Its main strength is readability. The page is implementation-oriented because it is part of toolkit documentation, but that also makes it pragmatic: it helps you connect the abstract metric to the kinds of matching problems it handles well, such as transpositions, typos, or token overlap. It is a strong first reference when you want a technical overview before deciding which comparator deserves deeper study.

Fuzzy String Matching

Microsoft Learn: Fuzzy Merge in Power Query

Also listed on Fuzzy String Matching.

This is a good reference for token-based fuzzy matching in a real workflow rather than in the abstract. It explains Jaccard similarity, thresholds, and preprocessing controls in the context of fuzzy merge operations, which makes the strengths of set-based matching concrete and easy to reason about.

Its scope is narrower than the Splink material because it is tied to Power Query, but that narrowness is also the benefit.

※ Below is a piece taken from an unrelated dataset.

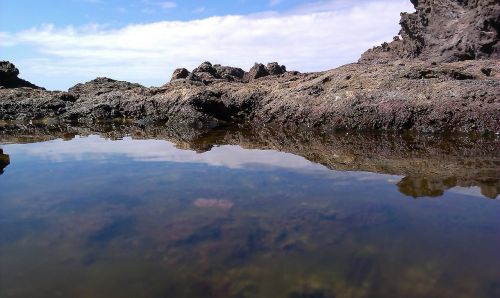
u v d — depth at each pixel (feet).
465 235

The examples make it clear when token overlap works well, how normalization choices affect outcomes, and why preprocessing can matter as much as the similarity function itself in messy data-cleaning pipelines.

Fuzzy String Matching

PostgreSQL pg_trgm Documentation

Also listed on Fuzzy String Matching.

This documentation is the strongest reference in the set for substring-based matching at scale. It explains trigram similarity as a way to compare strings through overlapping character n-grams, which is valuable when exact tokenization is unreliable or when you want robust partial-match behavior for misspellings and fragments.

It is not a tutorial, and it assumes some database familiarity, but it is still a very useful conceptual reference because it ties the comparator directly to indexed similarity search. That makes it a strong citation when the question is not only how to score approximate matches, but how to do so efficiently over large text collections.